*** 掲載本文 ***

★第104回共育セミナー
8月15日(火)の共育セミナーは、NPO法人ペイン・ヘルスケア・ネットワーク代表理事の江原弘之さんを講師にお迎えして、悩み苦しみ、あるいはそのメカニズムに関心を持たれているだろう「痛み」をテーマに開催いたしました。この日は、旧盆中、そして平日の午後にもかかわらず、スタッフを含めて25名が江原さんのお話に耳を傾けました。
セミナーは、江原さんご自身が中学生のころから悩まされてきた腰痛お話から始まりましたが、その中で印象に残ったのは、@腰痛で、サッカー部の活動を休める。A通っている治療院の院長に言われたことをやっていれば必ずよくなるはず。Bでも、これを続けていて必ずよくなるのかな。C気持ちいいから通院自体は悪くない。というサイクルのお話でした。腰痛、痛みの原因が分からず、「腰痛とは不治の病である」との達観というか、自分を納得させていたということでしたが、2005年に理学療法士になられ、ひとの動きや姿勢について学ばれる中で、治らない腰痛にも原因があると気付き、15年続いたご自身の腰痛に終止符が打たれたというお話は、原因不明の痛みに苦しむ人たちに希望をもたらすものでした。自分の痛みの改善を人任せにするのではなく、自分ごととして向き合い、改善策を探る、自分で専門家を探すことの大切さを再確認するとともに、「痛みを受入れ、そのうえでいかにポジティブに生活するか」ということが重要であることも、フロアーからの発言で気付かされました。
江原さんは、参加者それぞれに、「痛み」と聞いて、どう感じるか、どんなイメージを持っているかをセミナーのはじめ、中盤、最後と3回に渡って、書き出す作業をお願いしました。講義及び会場参加者からの発言とそれに対する江原さんからのアドバイス、コメントによって、参加した皆さんの「痛み」への感じ方、考え方が変わっていっただろうことは大変興味深いことでした。
江原さんによると「慢性疼痛」の代表格は「腰痛」で、腰痛の原因としては、「非特異的腰痛(原因がない腰痛)」は93%ということでしたが、このうち、本当に原因がわからないものは22%ぐらいになってきたということでした。(MRIによる診断ができるようになったことが大きいそう)
痛みに悩み、苦しむ人が「痛みを知り、正しい知識を持って行動し、痛みを客観的にみる。痛みをコントロールできる」ようになることが大切ということを学びました。江原さん、ありがとうございました。 文責:イラスト:望月 則男
当日のアンケート(抜粋) |
●老人ホームで10年勤務したが、いつもからだが痛いという人が多い中で、少し陽に当たりましょうと外に10〜15分行くだけで
明るくなり痛くないという不思議。でも、こういうことなんですね。
●いろいろな人たちの話を聞くことができてよかった。前向きに生活することの大切さを知る。
●このNPOの活動に賛同しました。苦しんでいる人々が多くいることを考えると法案(慢性の痛み対策基本法)制定まで頑張ってほしい
●痛みの捉え方が少しわかったように思います。
●NPOの伴走者も増えていくことを祈っています。
●NPOの先生が心をひとつにして頑張ってください。

***

**演習の目的**
次の1.〜3.の記述がセミナー報告の内容と合っているかを判定し、それぞれ「はい」か「いいえ」で答えてください。判断の決め手となる語句も本文から正確に引用してください。
1. セミナーの参加者は、スタッフを含めて25名だった。
2. 江原さんは2005年に医師になった。
3. 参加者は「痛み」についてのイメージを、セミナー中に2回書き出した。

*** データ記録 ***

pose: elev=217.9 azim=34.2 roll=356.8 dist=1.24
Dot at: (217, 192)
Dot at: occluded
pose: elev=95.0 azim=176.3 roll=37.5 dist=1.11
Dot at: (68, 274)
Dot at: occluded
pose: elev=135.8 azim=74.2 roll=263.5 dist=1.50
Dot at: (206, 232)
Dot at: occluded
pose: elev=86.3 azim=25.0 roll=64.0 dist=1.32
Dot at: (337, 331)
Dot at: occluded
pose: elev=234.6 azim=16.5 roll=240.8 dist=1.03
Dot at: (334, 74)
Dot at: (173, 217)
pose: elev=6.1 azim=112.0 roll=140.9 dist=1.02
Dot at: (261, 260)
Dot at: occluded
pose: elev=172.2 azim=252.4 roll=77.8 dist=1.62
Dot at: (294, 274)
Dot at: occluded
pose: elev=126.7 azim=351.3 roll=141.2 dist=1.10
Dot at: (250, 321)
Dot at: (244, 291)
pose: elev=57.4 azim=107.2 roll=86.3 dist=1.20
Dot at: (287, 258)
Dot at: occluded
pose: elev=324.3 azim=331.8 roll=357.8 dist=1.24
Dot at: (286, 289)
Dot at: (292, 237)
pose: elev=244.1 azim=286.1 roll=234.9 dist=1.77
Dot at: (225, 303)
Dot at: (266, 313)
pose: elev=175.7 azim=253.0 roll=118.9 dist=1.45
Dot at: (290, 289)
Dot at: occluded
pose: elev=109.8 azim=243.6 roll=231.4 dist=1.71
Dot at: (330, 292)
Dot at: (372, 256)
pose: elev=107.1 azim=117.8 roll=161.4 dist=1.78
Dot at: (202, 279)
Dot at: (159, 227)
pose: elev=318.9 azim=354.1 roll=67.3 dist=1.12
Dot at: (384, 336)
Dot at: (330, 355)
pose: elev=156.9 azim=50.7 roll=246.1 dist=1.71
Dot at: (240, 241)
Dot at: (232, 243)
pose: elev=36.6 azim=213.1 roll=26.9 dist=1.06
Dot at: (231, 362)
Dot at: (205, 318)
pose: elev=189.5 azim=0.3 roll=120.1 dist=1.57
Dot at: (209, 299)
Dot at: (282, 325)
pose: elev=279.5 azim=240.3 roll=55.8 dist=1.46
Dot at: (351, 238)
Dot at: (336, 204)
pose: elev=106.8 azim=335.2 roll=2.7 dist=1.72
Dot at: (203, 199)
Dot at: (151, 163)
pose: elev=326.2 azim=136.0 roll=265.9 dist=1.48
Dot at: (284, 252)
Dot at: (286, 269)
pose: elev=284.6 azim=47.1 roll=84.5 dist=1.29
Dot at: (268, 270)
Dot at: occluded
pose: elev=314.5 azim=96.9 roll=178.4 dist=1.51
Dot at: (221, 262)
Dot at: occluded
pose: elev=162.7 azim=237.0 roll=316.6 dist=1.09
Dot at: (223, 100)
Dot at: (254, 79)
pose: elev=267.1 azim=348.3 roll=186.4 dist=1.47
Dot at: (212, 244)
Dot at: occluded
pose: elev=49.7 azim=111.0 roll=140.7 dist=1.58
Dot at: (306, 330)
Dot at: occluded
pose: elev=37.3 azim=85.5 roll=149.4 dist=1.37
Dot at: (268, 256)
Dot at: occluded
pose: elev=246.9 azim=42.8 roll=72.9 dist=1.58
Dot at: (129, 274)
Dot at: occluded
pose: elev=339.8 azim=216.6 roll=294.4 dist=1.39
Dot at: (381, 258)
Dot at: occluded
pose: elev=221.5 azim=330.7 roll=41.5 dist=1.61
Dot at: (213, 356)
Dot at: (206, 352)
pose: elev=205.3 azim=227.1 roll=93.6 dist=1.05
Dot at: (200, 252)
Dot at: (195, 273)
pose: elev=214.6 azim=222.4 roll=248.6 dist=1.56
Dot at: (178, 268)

***

**演習の解答**
1. はい。「スタッフを含めて25名が江原さんのお話に耳を傾けました」
2. いいえ。「2005年に理学療法士になられ」
3. いいえ。「セミナーのはじめ、中盤、最後と3回に渡って、書き出す作業をお願いしました」